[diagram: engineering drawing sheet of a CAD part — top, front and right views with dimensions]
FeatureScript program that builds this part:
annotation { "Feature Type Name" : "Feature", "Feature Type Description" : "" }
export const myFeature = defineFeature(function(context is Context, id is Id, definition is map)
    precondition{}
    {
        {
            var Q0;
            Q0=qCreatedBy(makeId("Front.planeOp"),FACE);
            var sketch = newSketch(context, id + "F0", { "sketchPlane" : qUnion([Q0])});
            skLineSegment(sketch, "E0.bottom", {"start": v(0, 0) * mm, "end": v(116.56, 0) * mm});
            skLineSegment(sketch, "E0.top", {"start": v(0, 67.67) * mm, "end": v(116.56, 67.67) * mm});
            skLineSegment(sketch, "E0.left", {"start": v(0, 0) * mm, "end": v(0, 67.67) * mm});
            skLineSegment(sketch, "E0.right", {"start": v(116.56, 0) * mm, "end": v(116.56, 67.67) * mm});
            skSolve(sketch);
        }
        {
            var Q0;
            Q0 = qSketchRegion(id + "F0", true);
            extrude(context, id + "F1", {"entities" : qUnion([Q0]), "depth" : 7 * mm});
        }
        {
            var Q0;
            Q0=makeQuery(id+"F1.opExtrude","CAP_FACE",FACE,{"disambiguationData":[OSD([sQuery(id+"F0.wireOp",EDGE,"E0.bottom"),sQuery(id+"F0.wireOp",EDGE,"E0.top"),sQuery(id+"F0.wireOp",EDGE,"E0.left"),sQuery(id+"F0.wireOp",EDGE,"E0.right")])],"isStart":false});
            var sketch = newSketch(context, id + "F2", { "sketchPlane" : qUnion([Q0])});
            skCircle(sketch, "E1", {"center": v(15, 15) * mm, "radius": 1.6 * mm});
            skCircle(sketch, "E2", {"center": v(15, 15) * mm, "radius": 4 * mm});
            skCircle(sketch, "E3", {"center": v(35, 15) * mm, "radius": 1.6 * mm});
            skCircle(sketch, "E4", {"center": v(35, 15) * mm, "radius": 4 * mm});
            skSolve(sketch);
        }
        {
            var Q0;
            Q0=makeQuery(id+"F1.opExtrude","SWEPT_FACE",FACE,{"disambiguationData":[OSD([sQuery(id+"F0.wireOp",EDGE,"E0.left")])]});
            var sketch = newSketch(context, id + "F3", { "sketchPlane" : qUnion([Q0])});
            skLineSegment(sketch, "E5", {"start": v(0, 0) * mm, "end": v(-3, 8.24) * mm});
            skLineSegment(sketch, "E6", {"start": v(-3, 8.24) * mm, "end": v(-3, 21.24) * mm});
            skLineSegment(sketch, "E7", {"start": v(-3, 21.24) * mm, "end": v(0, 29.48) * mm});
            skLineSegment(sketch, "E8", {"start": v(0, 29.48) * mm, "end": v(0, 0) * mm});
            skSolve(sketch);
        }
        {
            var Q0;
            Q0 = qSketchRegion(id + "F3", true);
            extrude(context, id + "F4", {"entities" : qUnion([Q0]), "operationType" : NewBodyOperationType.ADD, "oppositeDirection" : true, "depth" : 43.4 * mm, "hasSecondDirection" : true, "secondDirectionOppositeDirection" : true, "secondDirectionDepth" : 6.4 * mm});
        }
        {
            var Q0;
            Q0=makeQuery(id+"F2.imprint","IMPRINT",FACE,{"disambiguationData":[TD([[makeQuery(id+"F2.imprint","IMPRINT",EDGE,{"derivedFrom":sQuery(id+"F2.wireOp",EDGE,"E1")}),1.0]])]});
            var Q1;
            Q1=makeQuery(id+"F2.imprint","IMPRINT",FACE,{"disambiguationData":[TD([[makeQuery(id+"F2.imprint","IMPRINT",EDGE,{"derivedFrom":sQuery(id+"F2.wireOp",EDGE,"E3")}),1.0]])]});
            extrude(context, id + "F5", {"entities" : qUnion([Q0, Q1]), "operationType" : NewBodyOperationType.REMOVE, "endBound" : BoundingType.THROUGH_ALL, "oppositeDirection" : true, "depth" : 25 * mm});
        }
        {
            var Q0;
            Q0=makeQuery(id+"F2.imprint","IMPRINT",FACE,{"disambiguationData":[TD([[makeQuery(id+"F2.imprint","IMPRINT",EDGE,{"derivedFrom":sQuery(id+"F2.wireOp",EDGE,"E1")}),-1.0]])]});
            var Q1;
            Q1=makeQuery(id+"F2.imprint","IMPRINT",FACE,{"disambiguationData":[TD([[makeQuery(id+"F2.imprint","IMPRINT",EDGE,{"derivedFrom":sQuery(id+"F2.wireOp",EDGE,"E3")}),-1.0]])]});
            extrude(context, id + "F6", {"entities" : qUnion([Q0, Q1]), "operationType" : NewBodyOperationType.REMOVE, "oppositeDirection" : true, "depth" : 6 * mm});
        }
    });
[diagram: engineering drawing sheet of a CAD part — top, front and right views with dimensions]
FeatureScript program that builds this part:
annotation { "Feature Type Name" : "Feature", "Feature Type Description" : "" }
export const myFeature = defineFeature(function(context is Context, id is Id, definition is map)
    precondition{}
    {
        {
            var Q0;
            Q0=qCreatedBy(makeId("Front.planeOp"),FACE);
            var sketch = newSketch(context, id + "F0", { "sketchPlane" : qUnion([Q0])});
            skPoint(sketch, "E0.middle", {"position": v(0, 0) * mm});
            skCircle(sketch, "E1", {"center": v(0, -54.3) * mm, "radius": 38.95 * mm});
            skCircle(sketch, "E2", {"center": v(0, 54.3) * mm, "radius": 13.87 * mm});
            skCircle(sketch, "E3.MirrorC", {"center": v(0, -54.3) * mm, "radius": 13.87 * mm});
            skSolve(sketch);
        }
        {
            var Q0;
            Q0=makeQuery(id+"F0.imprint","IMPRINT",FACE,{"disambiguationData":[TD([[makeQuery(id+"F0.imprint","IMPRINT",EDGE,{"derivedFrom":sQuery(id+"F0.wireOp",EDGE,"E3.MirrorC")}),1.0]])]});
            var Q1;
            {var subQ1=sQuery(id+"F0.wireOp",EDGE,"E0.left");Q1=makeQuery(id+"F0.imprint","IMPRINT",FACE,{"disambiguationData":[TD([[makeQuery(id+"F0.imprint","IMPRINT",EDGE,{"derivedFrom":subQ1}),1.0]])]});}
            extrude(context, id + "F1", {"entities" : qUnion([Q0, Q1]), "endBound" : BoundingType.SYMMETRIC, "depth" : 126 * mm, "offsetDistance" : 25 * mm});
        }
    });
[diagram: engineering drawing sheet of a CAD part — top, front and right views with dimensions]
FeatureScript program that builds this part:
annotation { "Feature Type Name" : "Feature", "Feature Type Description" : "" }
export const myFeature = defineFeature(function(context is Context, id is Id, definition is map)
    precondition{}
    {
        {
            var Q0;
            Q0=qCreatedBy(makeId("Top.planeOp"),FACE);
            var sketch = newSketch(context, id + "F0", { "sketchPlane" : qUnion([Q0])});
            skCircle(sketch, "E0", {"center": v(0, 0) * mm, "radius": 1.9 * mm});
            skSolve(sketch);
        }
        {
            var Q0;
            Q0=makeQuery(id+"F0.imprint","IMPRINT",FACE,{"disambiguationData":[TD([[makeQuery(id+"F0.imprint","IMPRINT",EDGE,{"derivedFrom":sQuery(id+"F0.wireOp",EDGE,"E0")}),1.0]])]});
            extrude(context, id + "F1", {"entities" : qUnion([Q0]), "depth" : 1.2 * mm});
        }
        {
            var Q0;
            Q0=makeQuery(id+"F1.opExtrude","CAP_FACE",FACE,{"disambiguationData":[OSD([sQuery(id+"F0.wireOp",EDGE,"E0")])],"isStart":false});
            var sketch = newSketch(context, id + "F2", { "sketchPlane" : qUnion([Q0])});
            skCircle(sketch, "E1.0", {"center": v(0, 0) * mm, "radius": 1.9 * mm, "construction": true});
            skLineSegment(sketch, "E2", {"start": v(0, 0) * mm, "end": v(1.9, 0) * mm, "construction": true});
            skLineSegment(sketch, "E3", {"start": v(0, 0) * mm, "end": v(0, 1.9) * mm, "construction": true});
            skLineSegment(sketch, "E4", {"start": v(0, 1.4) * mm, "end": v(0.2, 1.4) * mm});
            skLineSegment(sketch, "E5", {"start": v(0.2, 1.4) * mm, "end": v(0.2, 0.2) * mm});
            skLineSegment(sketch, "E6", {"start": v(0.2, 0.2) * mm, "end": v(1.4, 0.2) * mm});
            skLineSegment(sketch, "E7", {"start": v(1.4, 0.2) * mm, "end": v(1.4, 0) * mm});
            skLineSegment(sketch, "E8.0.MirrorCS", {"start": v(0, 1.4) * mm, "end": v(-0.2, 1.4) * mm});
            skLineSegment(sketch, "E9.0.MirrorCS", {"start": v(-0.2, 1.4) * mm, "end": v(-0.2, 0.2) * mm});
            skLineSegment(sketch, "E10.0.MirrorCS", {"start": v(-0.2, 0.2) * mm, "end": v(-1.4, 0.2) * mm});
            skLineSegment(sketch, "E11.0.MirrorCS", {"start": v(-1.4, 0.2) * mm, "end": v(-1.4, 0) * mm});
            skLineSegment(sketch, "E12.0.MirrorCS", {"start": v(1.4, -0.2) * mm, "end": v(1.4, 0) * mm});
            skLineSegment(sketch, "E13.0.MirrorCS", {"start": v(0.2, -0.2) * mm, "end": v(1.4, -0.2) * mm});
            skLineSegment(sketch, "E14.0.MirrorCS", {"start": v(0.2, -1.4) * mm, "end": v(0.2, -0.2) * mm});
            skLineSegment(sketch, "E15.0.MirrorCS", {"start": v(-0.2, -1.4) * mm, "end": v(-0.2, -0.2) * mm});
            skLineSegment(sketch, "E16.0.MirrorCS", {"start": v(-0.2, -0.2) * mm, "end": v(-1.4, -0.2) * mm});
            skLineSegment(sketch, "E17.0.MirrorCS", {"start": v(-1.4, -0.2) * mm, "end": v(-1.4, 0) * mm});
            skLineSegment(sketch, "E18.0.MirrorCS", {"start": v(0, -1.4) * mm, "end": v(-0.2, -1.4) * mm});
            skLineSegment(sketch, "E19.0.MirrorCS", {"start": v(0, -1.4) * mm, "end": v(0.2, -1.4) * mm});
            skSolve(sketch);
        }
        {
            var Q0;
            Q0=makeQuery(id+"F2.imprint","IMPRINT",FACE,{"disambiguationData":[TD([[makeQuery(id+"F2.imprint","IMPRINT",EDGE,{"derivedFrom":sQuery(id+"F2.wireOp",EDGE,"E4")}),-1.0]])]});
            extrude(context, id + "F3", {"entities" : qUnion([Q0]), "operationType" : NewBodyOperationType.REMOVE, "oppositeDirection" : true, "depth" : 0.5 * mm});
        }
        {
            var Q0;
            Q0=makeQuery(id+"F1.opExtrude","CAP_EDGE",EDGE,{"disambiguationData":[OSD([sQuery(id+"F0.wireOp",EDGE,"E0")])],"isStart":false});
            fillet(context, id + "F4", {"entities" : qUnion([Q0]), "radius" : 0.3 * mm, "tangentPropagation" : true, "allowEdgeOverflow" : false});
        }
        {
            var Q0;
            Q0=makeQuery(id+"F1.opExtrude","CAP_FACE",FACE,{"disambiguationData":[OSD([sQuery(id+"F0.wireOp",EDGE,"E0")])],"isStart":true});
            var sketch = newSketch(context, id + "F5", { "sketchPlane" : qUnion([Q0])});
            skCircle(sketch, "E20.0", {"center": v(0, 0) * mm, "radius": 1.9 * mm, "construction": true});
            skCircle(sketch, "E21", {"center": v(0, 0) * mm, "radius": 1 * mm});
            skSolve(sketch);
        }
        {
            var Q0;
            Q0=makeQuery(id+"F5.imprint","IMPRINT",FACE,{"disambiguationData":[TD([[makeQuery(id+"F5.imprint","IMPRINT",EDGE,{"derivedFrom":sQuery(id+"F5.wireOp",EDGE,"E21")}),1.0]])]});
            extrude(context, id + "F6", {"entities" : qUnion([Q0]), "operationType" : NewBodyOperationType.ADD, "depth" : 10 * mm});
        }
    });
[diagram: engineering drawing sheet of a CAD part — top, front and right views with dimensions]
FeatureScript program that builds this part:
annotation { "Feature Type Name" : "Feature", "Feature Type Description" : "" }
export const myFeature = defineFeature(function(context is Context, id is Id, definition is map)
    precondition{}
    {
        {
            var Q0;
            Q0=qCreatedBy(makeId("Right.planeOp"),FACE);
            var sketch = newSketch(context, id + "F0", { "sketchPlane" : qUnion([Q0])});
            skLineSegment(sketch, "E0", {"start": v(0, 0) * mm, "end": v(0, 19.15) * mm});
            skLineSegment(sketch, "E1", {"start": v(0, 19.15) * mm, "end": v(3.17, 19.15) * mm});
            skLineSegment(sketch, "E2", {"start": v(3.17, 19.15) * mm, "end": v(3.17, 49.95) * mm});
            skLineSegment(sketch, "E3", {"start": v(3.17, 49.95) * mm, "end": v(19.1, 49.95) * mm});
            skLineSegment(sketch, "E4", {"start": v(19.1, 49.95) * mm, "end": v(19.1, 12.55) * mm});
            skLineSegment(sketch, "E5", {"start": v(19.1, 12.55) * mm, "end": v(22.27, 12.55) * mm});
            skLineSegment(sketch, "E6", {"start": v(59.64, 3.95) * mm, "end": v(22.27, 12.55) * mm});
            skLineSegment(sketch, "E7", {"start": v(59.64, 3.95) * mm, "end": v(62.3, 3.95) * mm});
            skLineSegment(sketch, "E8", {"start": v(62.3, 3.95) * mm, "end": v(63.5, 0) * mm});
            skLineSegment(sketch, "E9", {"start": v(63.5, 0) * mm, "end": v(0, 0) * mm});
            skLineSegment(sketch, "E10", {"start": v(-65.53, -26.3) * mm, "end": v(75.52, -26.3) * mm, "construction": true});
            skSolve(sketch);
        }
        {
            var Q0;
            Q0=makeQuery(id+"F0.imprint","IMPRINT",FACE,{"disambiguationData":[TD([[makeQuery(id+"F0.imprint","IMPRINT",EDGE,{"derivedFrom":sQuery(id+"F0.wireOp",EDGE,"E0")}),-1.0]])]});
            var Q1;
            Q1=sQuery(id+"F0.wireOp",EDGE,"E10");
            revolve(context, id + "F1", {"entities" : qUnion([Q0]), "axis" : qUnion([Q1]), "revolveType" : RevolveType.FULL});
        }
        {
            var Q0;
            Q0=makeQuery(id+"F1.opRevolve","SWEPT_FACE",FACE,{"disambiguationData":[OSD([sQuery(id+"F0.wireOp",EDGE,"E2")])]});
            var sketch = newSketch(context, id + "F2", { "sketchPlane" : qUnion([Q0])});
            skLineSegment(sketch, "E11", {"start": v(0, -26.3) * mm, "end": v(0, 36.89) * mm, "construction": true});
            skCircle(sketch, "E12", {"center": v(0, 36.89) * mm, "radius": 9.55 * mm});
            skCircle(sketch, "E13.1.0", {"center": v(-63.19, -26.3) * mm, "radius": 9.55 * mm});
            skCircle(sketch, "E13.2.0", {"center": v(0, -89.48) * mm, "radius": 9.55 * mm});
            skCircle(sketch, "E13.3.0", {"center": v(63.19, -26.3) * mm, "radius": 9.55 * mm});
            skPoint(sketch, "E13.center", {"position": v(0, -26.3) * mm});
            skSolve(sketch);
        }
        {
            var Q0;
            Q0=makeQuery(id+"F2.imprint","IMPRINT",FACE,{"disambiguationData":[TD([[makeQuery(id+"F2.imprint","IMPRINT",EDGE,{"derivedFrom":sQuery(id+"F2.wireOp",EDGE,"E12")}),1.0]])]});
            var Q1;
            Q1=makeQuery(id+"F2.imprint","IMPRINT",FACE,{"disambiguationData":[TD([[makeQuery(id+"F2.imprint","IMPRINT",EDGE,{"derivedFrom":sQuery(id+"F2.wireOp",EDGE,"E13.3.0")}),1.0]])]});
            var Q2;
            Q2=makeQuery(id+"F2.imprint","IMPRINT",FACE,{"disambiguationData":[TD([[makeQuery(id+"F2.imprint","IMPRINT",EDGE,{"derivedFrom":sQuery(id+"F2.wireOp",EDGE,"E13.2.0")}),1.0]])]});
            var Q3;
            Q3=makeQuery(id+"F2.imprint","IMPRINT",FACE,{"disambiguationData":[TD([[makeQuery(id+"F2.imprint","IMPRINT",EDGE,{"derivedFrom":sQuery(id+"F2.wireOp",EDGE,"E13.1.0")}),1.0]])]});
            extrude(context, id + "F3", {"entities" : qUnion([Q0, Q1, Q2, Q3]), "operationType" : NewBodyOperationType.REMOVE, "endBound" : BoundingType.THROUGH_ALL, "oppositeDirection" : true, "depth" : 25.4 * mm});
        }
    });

---

### What the exercise asks
From the lines above, copy out each one that contains the string "depth" and leave out the rest.

### Answer to the task
            extrude(context, id + "F1", {"entities" : qUnion([Q0]), "depth" : 7 * mm});
            extrude(context, id + "F4", {"entities" : qUnion([Q0]), "operationType" : NewBodyOperationType.ADD, "oppositeDirection" : true, "depth" : 43.4 * mm, "hasSecondDirection" : true, "secondDirectionOppositeDirection" : true, "secondDirectionDepth" : 6.4 * mm});
            extrude(context, id + "F5", {"entities" : qUnion([Q0, Q1]), "operationType" : NewBodyOperationType.REMOVE, "endBound" : BoundingType.THROUGH_ALL, "oppositeDirection" : true, "depth" : 25 * mm});
            extrude(context, id + "F6", {"entities" : qUnion([Q0, Q1]), "operationType" : NewBodyOperationType.REMOVE, "oppositeDirection" : true, "depth" : 6 * mm});
            extrude(context, id + "F1", {"entities" : qUnion([Q0, Q1]), "endBound" : BoundingType.SYMMETRIC, "depth" : 126 * mm, "offsetDistance" : 25 * mm});
            extrude(context, id + "F1", {"entities" : qUnion([Q0]), "depth" : 1.2 * mm});
            extrude(context, id + "F3", {"entities" : qUnion([Q0]), "operationType" : NewBodyOperationType.REMOVE, "oppositeDirection" : true, "depth" : 0.5 * mm});
            extrude(context, id + "F6", {"entities" : qUnion([Q0]), "operationType" : NewBodyOperationType.ADD, "depth" : 10 * mm});
            extrude(context, id + "F3", {"entities" : qUnion([Q0, Q1, Q2, Q3]), "operationType" : NewBodyOperationType.REMOVE, "endBound" : BoundingType.THROUGH_ALL, "oppositeDirection" : true, "depth" : 25.4 * mm});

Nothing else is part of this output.